Copy the records below in full, changing no character.

========

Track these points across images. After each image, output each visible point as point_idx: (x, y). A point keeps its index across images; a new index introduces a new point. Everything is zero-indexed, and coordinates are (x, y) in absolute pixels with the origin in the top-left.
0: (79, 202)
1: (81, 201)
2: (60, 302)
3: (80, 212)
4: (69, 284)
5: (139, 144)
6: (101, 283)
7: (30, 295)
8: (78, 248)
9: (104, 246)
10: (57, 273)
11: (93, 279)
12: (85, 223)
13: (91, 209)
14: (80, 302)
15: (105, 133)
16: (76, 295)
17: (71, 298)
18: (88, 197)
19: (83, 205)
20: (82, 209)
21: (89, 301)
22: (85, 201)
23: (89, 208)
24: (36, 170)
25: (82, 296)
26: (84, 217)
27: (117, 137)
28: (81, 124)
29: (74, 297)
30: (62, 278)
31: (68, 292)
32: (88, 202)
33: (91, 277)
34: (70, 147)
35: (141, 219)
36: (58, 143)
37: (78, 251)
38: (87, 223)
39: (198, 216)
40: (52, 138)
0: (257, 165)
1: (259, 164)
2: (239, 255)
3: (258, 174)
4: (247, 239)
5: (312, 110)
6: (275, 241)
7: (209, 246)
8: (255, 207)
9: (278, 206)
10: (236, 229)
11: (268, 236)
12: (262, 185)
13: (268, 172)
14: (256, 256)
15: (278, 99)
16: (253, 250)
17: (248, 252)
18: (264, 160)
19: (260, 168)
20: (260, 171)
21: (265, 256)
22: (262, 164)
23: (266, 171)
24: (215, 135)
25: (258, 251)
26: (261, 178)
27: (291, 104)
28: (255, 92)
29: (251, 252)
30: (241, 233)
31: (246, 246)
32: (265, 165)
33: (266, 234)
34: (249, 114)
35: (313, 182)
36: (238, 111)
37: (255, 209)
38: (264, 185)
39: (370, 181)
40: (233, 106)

========

Solution for this task |
Track these points across images. After each image, output each visible point as point_idx: (x, y). A point keeps its index across images; a new index introduces a new point. Everything is zero-indexed, and coordinates are (x, y) in absolute pixels with the origin in the top-left.
0: (79, 202)
1: (81, 201)
2: (60, 302)
3: (80, 212)
4: (69, 284)
5: (139, 144)
6: (101, 283)
7: (30, 295)
8: (78, 248)
9: (104, 246)
10: (57, 273)
11: (93, 279)
12: (85, 223)
13: (91, 209)
14: (80, 302)
15: (105, 133)
16: (76, 295)
17: (71, 298)
18: (88, 197)
19: (83, 205)
20: (82, 209)
21: (89, 301)
22: (85, 201)
23: (89, 208)
24: (36, 170)
25: (82, 296)
26: (84, 217)
27: (117, 137)
28: (81, 124)
29: (74, 297)
30: (62, 278)
31: (68, 292)
32: (88, 202)
33: (91, 277)
34: (70, 147)
35: (141, 219)
36: (58, 143)
37: (78, 251)
38: (87, 223)
39: (198, 216)
40: (52, 138)
0: (257, 165)
1: (259, 164)
2: (239, 255)
3: (258, 174)
4: (247, 239)
5: (312, 110)
6: (275, 241)
7: (209, 246)
8: (255, 207)
9: (278, 206)
10: (236, 229)
11: (268, 236)
12: (262, 185)
13: (268, 172)
14: (256, 256)
15: (278, 99)
16: (253, 250)
17: (248, 252)
18: (264, 160)
19: (260, 168)
20: (260, 171)
21: (265, 256)
22: (262, 164)
23: (266, 171)
24: (215, 135)
25: (258, 251)
26: (261, 178)
27: (291, 104)
28: (255, 92)
29: (251, 252)
30: (241, 233)
31: (246, 246)
32: (265, 165)
33: (266, 234)
34: (249, 114)
35: (313, 182)
36: (238, 111)
37: (255, 209)
38: (264, 185)
39: (370, 181)
40: (233, 106)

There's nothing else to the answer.